BRIEF>
Even if the data beneath seems repetitive, write it all out again exactly.

[Stored data]
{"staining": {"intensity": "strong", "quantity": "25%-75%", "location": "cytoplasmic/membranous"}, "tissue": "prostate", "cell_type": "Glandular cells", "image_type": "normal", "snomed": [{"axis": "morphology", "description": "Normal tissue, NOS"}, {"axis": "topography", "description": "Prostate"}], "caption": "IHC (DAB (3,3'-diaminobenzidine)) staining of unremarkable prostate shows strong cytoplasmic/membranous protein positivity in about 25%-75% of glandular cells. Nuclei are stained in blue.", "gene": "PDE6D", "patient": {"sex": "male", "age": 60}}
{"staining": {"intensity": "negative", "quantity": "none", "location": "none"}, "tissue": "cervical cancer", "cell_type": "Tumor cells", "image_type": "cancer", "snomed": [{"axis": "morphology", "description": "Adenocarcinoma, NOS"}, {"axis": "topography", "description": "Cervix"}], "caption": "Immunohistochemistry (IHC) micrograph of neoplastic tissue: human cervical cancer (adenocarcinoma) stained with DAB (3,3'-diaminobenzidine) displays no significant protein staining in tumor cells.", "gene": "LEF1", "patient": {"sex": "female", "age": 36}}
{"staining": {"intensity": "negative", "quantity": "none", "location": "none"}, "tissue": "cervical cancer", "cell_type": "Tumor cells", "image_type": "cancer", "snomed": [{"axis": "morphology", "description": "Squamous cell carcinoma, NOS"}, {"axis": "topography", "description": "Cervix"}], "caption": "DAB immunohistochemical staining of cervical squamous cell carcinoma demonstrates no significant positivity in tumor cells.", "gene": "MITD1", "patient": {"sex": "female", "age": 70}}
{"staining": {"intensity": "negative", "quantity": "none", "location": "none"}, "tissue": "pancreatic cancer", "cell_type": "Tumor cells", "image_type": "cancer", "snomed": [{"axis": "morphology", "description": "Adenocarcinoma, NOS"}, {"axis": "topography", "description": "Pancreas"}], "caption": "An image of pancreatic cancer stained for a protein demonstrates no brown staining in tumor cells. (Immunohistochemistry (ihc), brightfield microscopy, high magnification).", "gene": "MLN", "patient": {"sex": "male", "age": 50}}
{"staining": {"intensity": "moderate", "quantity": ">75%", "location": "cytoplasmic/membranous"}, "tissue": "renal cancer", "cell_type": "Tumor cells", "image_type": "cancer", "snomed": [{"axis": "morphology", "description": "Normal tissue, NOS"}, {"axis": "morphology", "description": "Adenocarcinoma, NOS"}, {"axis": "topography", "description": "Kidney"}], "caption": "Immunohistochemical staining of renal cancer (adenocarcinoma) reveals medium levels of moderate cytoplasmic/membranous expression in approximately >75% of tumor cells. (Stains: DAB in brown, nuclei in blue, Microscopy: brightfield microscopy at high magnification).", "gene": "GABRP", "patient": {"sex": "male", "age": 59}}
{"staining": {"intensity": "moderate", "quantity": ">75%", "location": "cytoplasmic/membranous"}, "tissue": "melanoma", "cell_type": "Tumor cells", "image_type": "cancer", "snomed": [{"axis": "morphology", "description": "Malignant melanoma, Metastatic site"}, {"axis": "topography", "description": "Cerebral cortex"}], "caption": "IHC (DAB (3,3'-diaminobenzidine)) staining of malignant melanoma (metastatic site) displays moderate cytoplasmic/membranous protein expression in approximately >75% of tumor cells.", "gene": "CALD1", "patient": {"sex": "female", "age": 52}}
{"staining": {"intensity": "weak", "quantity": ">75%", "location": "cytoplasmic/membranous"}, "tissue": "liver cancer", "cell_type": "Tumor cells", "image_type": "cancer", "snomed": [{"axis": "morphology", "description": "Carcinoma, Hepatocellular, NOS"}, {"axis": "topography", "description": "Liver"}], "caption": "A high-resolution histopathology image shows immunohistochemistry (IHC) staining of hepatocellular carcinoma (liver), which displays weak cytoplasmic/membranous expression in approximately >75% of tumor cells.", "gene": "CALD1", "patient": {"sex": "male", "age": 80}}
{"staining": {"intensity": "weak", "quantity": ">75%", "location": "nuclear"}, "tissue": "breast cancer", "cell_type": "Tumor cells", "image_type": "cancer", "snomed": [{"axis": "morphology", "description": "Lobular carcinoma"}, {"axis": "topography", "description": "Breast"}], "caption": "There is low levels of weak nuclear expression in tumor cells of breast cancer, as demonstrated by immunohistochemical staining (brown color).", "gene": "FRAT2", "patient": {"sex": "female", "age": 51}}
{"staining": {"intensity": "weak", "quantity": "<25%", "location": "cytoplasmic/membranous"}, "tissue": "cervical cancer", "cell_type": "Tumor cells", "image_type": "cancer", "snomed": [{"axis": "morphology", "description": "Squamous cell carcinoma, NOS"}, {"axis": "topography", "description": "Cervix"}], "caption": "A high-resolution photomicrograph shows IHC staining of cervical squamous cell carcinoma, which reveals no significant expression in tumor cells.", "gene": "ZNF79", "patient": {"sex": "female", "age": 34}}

RESPONSE BOX>
{"staining": {"intensity": "strong", "quantity": "25%-75%", "location": "cytoplasmic/membranous"}, "tissue": "prostate", "cell_type": "Glandular cells", "image_type": "normal", "snomed": [{"axis": "morphology", "description": "Normal tissue, NOS"}, {"axis": "topography", "description": "Prostate"}], "caption": "IHC (DAB (3,3'-diaminobenzidine)) staining of unremarkable prostate shows strong cytoplasmic/membranous protein positivity in about 25%-75% of glandular cells. Nuclei are stained in blue.", "gene": "PDE6D", "patient": {"sex": "male", "age": 60}}
{"staining": {"intensity": "negative", "quantity": "none", "location": "none"}, "tissue": "cervical cancer", "cell_type": "Tumor cells", "image_type": "cancer", "snomed": [{"axis": "morphology", "description": "Adenocarcinoma, NOS"}, {"axis": "topography", "description": "Cervix"}], "caption": "Immunohistochemistry (IHC) micrograph of neoplastic tissue: human cervical cancer (adenocarcinoma) stained with DAB (3,3'-diaminobenzidine) displays no significant protein staining in tumor cells.", "gene": "LEF1", "patient": {"sex": "female", "age": 36}}
{"staining": {"intensity": "negative", "quantity": "none", "location": "none"}, "tissue": "cervical cancer", "cell_type": "Tumor cells", "image_type": "cancer", "snomed": [{"axis": "morphology", "description": "Squamous cell carcinoma, NOS"}, {"axis": "topography", "description": "Cervix"}], "caption": "DAB immunohistochemical staining of cervical squamous cell carcinoma demonstrates no significant positivity in tumor cells.", "gene": "MITD1", "patient": {"sex": "female", "age": 70}}
{"staining": {"intensity": "negative", "quantity": "none", "location": "none"}, "tissue": "pancreatic cancer", "cell_type": "Tumor cells", "image_type": "cancer", "snomed": [{"axis": "morphology", "description": "Adenocarcinoma, NOS"}, {"axis": "topography", "description": "Pancreas"}], "caption": "An image of pancreatic cancer stained for a protein demonstrates no brown staining in tumor cells. (Immunohistochemistry (ihc), brightfield microscopy, high magnification).", "gene": "MLN", "patient": {"sex": "male", "age": 50}}
{"staining": {"intensity": "moderate", "quantity": ">75%", "location": "cytoplasmic/membranous"}, "tissue": "renal cancer", "cell_type": "Tumor cells", "image_type": "cancer", "snomed": [{"axis": "morphology", "description": "Normal tissue, NOS"}, {"axis": "morphology", "description": "Adenocarcinoma, NOS"}, {"axis": "topography", "description": "Kidney"}], "caption": "Immunohistochemical staining of renal cancer (adenocarcinoma) reveals medium levels of moderate cytoplasmic/membranous expression in approximately >75% of tumor cells. (Stains: DAB in brown, nuclei in blue, Microscopy: brightfield microscopy at high magnification).", "gene": "GABRP", "patient": {"sex": "male", "age": 59}}
{"staining": {"intensity": "moderate", "quantity": ">75%", "location": "cytoplasmic/membranous"}, "tissue": "melanoma", "cell_type": "Tumor cells", "image_type": "cancer", "snomed": [{"axis": "morphology", "description": "Malignant melanoma, Metastatic site"}, {"axis": "topography", "description": "Cerebral cortex"}], "caption": "IHC (DAB (3,3'-diaminobenzidine)) staining of malignant melanoma (metastatic site) displays moderate cytoplasmic/membranous protein expression in approximately >75% of tumor cells.", "gene": "CALD1", "patient": {"sex": "female", "age": 52}}
{"staining": {"intensity": "weak", "quantity": ">75%", "location": "cytoplasmic/membranous"}, "tissue": "liver cancer", "cell_type": "Tumor cells", "image_type": "cancer", "snomed": [{"axis": "morphology", "description": "Carcinoma, Hepatocellular, NOS"}, {"axis": "topography", "description": "Liver"}], "caption": "A high-resolution histopathology image shows immunohistochemistry (IHC) staining of hepatocellular carcinoma (liver), which displays weak cytoplasmic/membranous expression in approximately >75% of tumor cells.", "gene": "CALD1", "patient": {"sex": "male", "age": 80}}
{"staining": {"intensity": "weak", "quantity": ">75%", "location": "nuclear"}, "tissue": "breast cancer", "cell_type": "Tumor cells", "image_type": "cancer", "snomed": [{"axis": "morphology", "description": "Lobular carcinoma"}, {"axis": "topography", "description": "Breast"}], "caption": "There is low levels of weak nuclear expression in tumor cells of breast cancer, as demonstrated by immunohistochemical staining (brown color).", "gene": "FRAT2", "patient": {"sex": "female", "age": 51}}
{"staining": {"intensity": "weak", "quantity": "<25%", "location": "cytoplasmic/membranous"}, "tissue": "cervical cancer", "cell_type": "Tumor cells", "image_type": "cancer", "snomed": [{"axis": "morphology", "description": "Squamous cell carcinoma, NOS"}, {"axis": "topography", "description": "Cervix"}], "caption": "A high-resolution photomicrograph shows IHC staining of cervical squamous cell carcinoma, which reveals no significant expression in tumor cells.", "gene": "ZNF79", "patient": {"sex": "female", "age": 34}}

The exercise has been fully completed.